Pavel Begunkov <asml.silence@xxxxxxxxx> · Wed, 7 Dec 2022 03:53:25 +0000

Optimise CQ locking for event posting depending on a number of ring setup flags.
QD1 nop benchmark showed 12.067 -> 12.565 MIOPS increase, which more than 8.5%
of the io_uring kernel overhead (taking into account that the syscall overhead
is over 50%) or 4.12% of the total performance. Naturally, it's not only about
QD1, applications can submit a bunch of requests but their completions will may
arrive randomly hurting batching and so performance (or latency).

The downside is that we have to punt all io-wq completions to the
original task. The performance win should diminish with better
completion batching, but it should be worth it for as it also helps tw,
which in reality often don't complete too many requests.
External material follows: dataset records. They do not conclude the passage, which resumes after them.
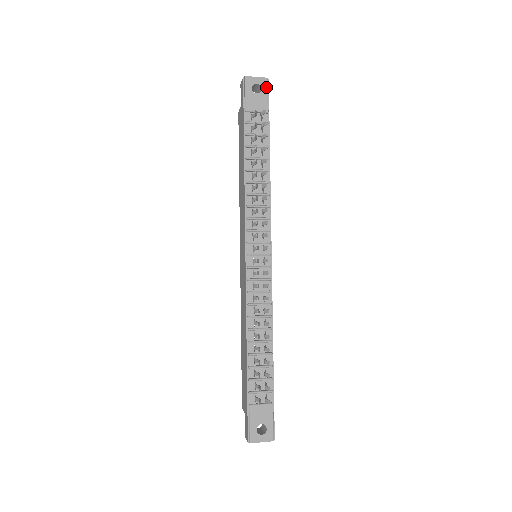
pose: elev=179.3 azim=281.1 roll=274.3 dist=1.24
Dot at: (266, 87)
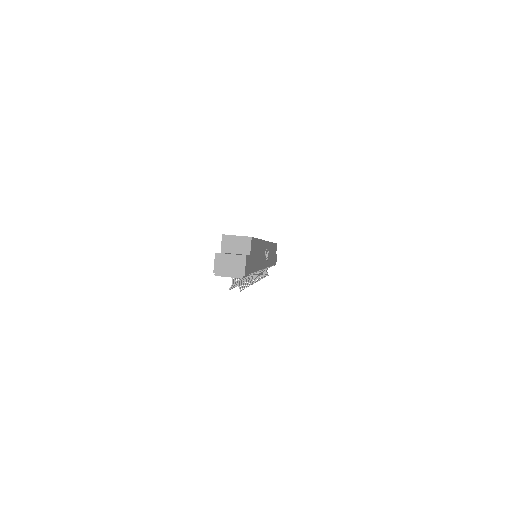
Dot at: occluded
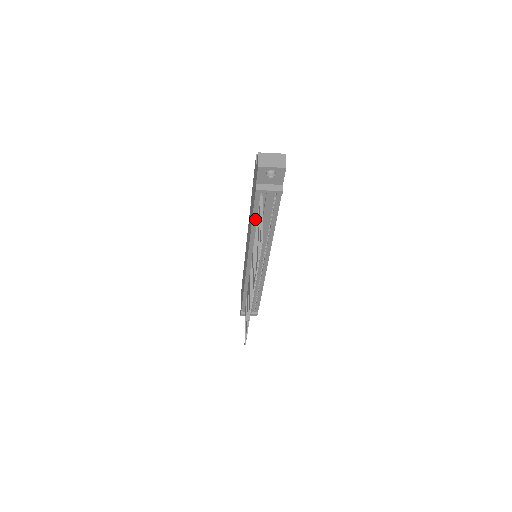
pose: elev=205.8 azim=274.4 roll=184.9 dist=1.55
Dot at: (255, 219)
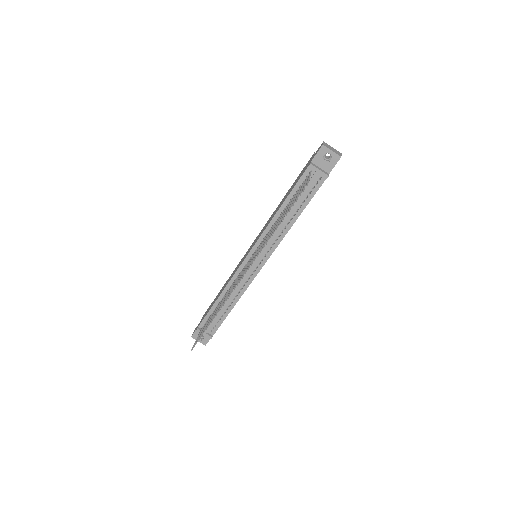
Dot at: (288, 200)
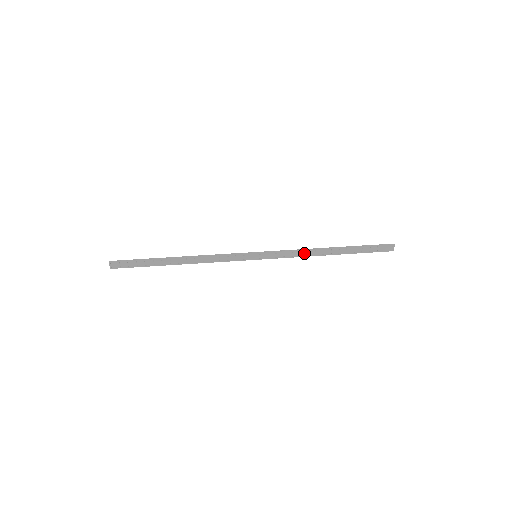
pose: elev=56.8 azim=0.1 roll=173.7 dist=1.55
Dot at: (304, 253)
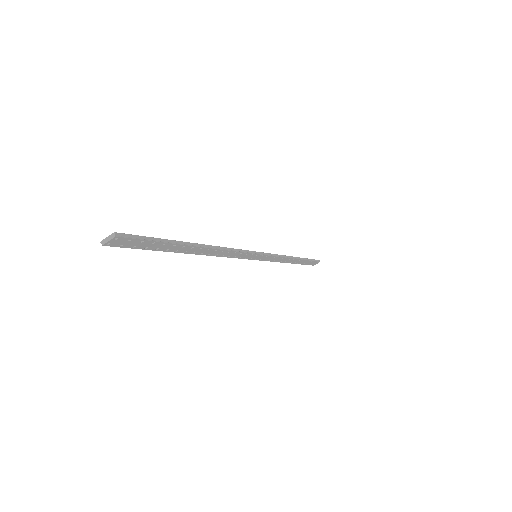
Dot at: (282, 259)
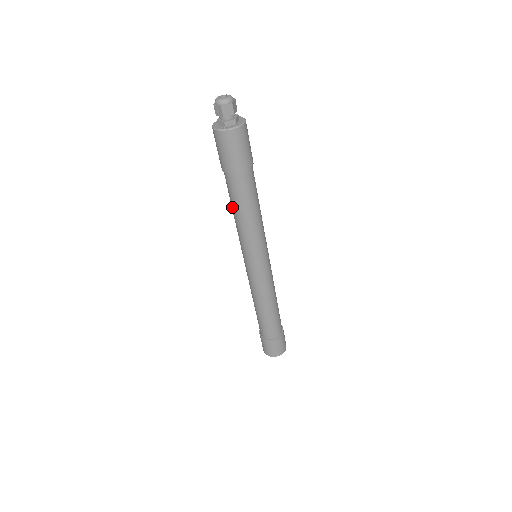
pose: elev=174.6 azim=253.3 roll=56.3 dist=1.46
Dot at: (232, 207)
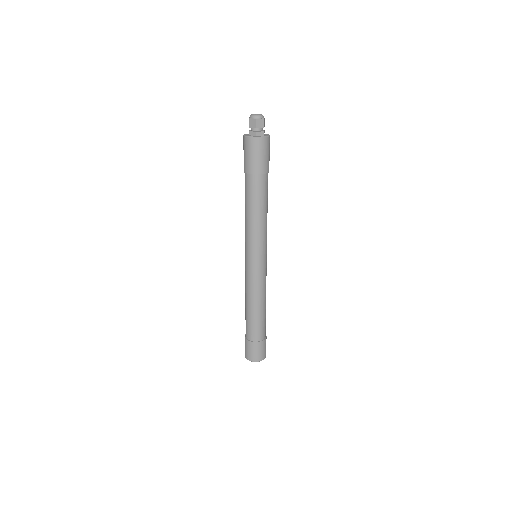
Dot at: (246, 206)
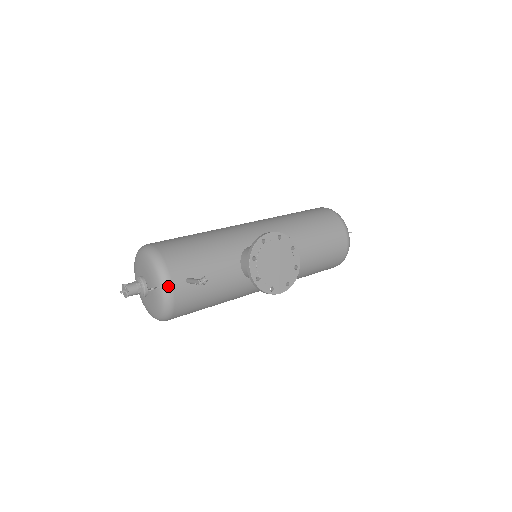
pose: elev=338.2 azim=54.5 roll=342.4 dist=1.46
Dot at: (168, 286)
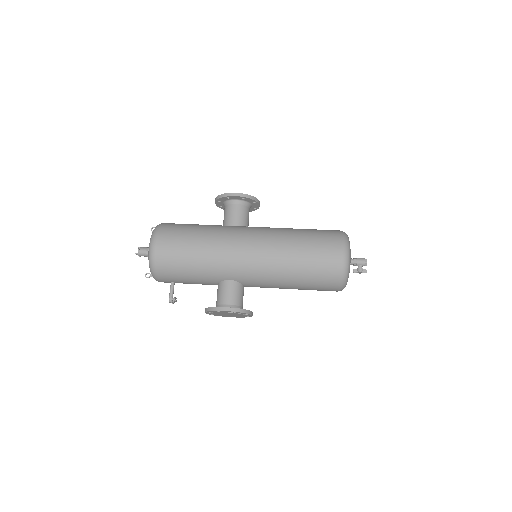
Dot at: occluded
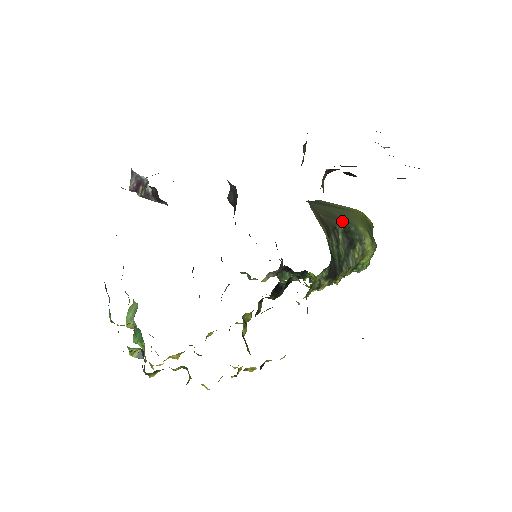
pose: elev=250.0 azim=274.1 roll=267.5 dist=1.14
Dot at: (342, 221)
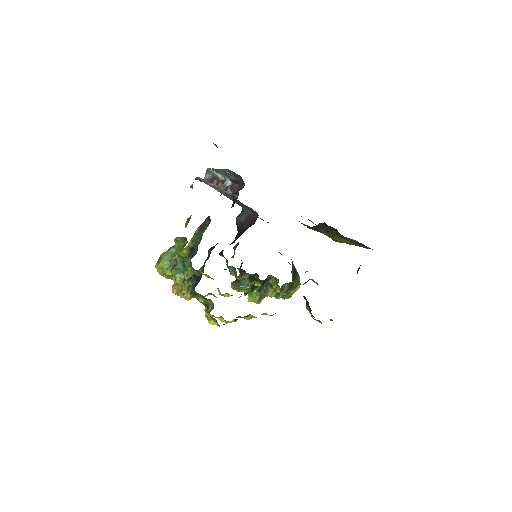
Dot at: occluded
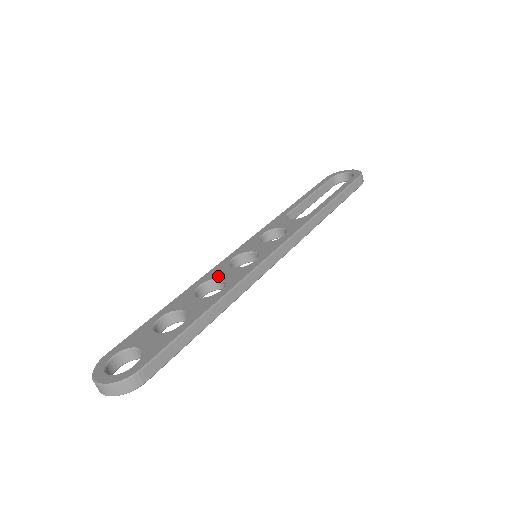
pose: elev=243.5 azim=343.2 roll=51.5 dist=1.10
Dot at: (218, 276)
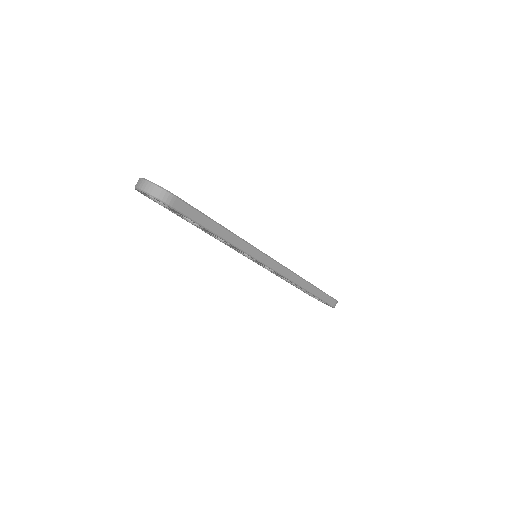
Dot at: occluded
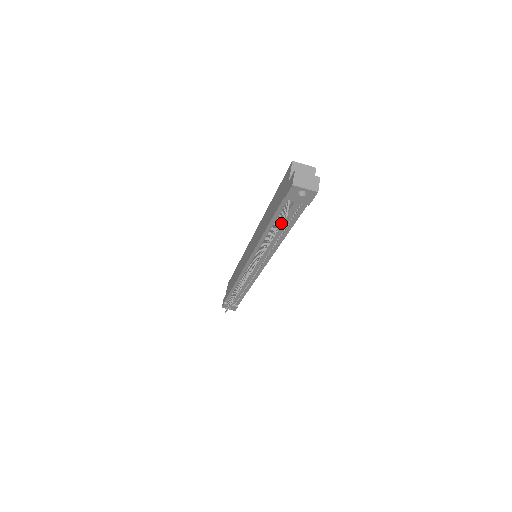
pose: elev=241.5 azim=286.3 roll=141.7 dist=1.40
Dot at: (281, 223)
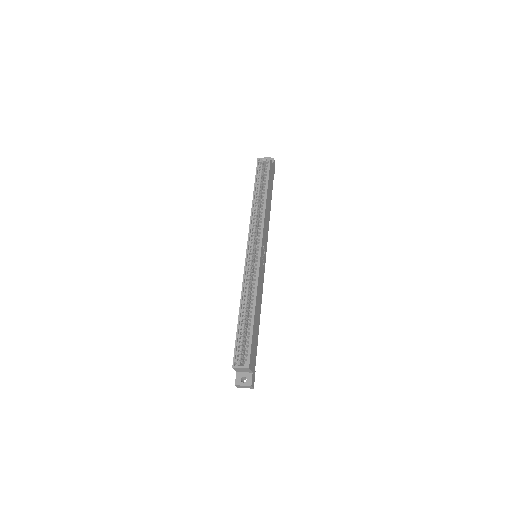
Dot at: occluded
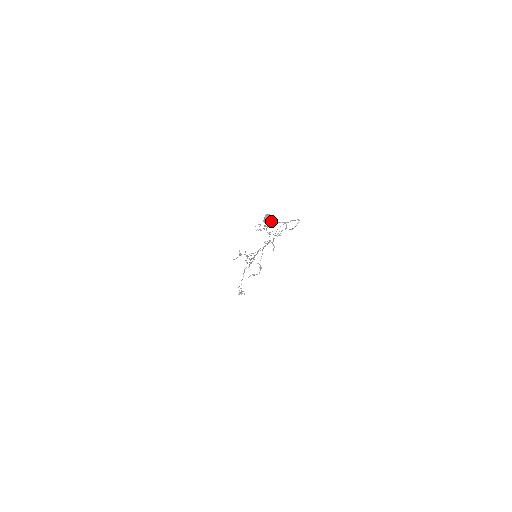
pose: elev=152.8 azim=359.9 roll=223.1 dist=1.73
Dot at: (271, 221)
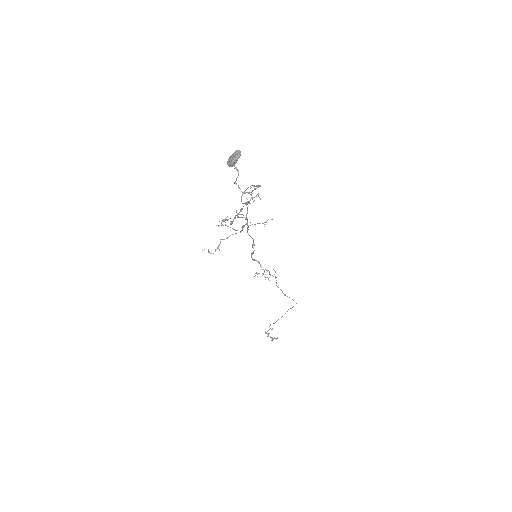
Dot at: (231, 159)
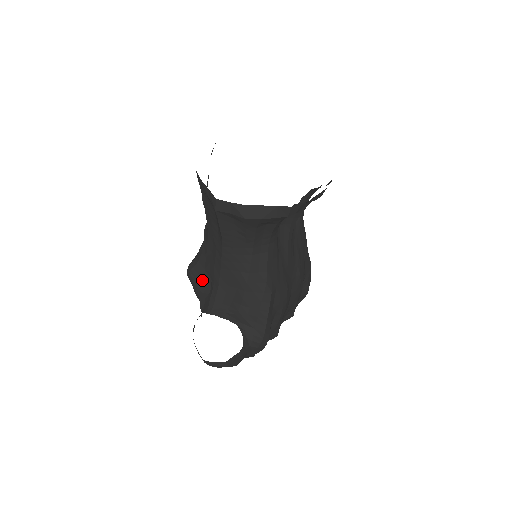
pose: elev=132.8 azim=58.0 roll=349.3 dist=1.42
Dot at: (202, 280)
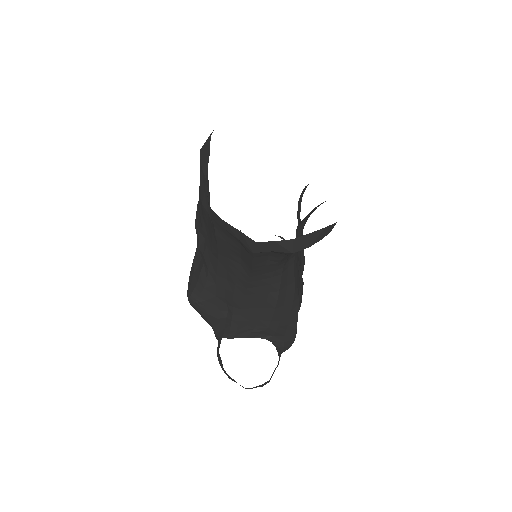
Dot at: (214, 306)
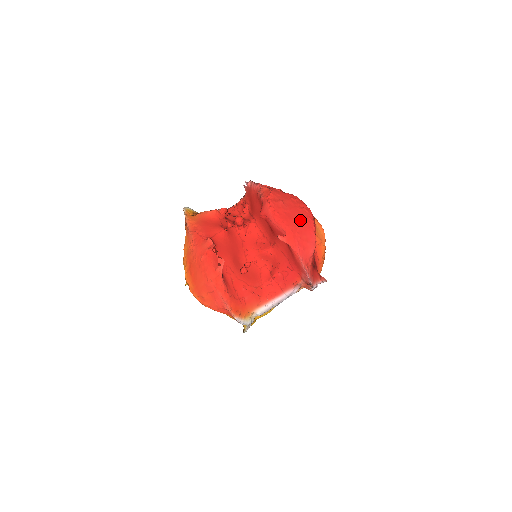
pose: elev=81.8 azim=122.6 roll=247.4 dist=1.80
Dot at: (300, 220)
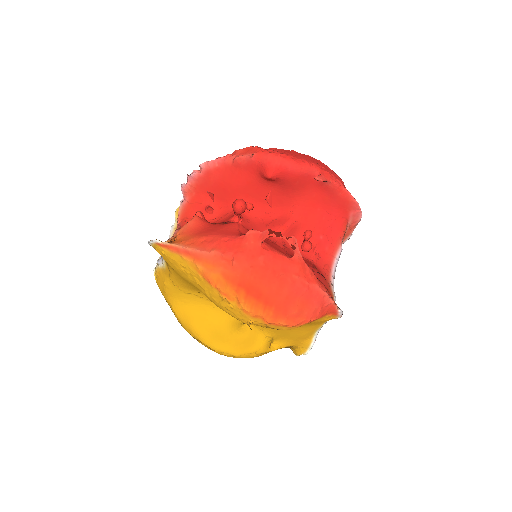
Dot at: (308, 157)
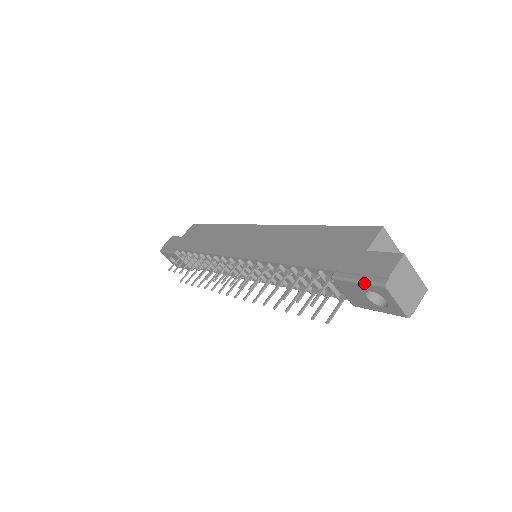
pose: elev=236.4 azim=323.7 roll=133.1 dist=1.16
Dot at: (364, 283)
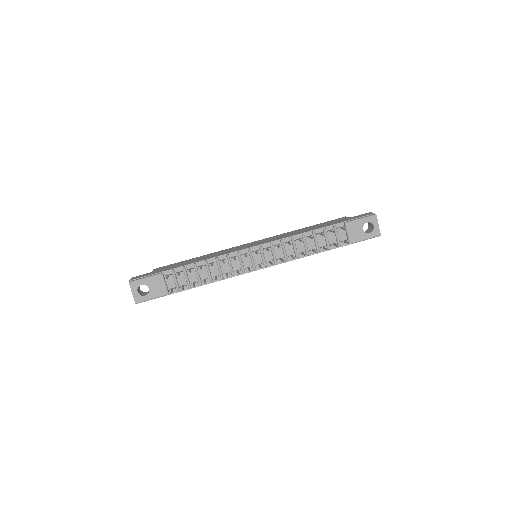
Dot at: (365, 217)
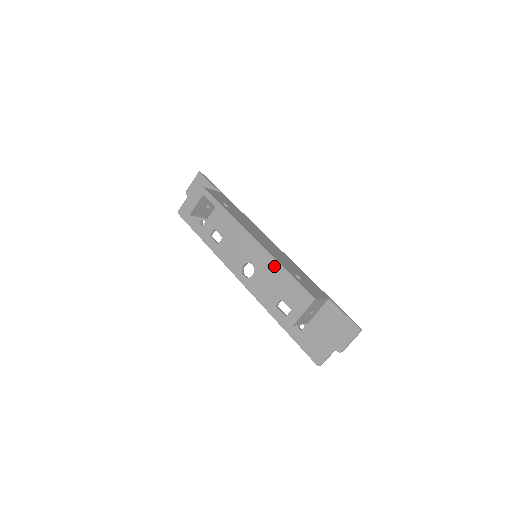
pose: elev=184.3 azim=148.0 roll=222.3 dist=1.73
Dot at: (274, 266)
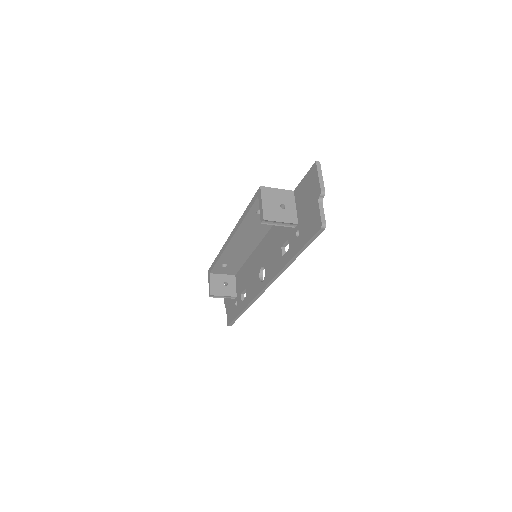
Dot at: (241, 222)
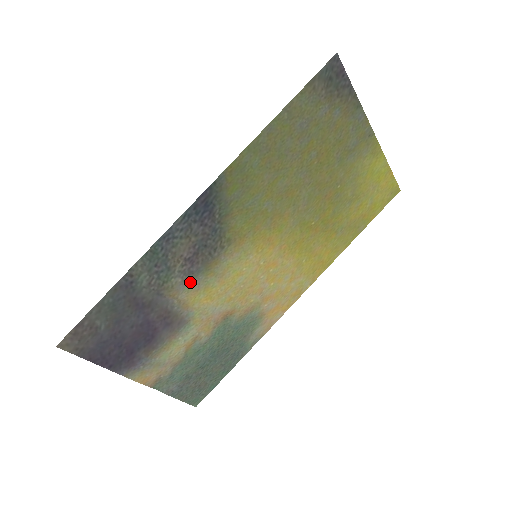
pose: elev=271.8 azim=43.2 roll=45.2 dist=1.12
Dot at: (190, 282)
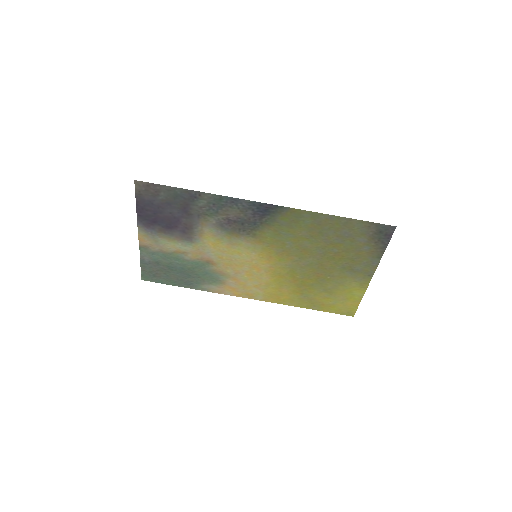
Dot at: (217, 229)
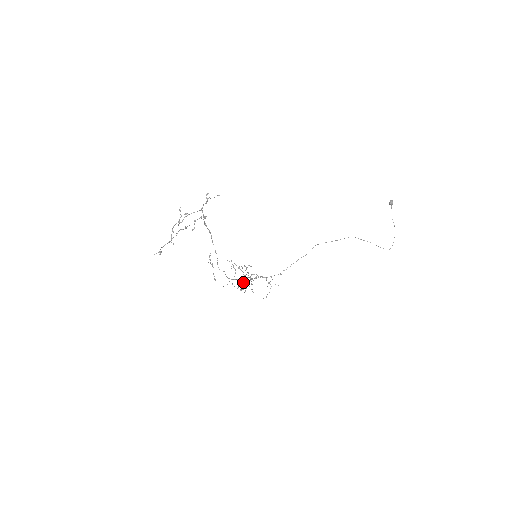
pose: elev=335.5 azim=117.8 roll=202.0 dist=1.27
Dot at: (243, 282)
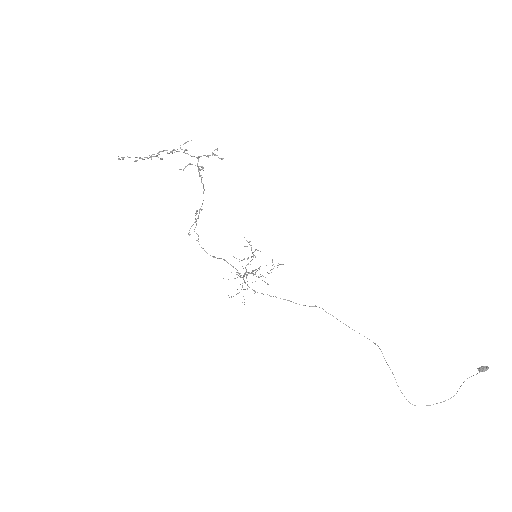
Dot at: (255, 272)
The feature depends on DEFER_TASKRUN but can be relaxed to SINGLE_ISSUER

v2: some general msg_ring fixes (patche 1,2)
    fix exiting ring potentially modifying CQ in parallel (8/12)
    use task_work instead of overflowing msg_ring CQEs, which could've
      messed with CQE ordering (9-11)

Pavel Begunkov (12):
  io_uring: dont remove file from msg_ring reqs
  io_uring: improve io_double_lock_ctx fail handling
  io_uring: skip overflow CQE posting for dying ring
  io_uring: don't check overflow flush failures
  io_uring: complete all requests in task context
  io_uring: force multishot CQEs into task context
  io_uring: use tw for putting rsrc
  io_uring: never run tw and fallback in parallel
  io_uring: get rid of double locking
  io_uring: extract a io_msg_install_complete helper
  io_uring: do msg_ring in target task via tw
  io_uring: skip spinlocking for ->task_complete

 include/linux/io_uring.h       |   2 +
 include/linux/io_uring_types.h |   3 +
 io_uring/io_uring.c            | 165 ++++++++++++++++++++++-----------
 io_uring/io_uring.h            |  12 ++-
 io_uring/msg_ring.c            | 163 ++++++++++++++++++++++----------
 io_uring/msg_ring.h            |   1 +
 io_uring/net.c                 |  21 +++++
 io_uring/opdef.c               |   8 ++
 io_uring/opdef.h               |   2 +
 io_uring/rsrc.c                |  19 +++-
 io_uring/rsrc.h                |   1 +
 11 files changed, 291 insertions(+), 106 deletions(-)

-- 
2.38.1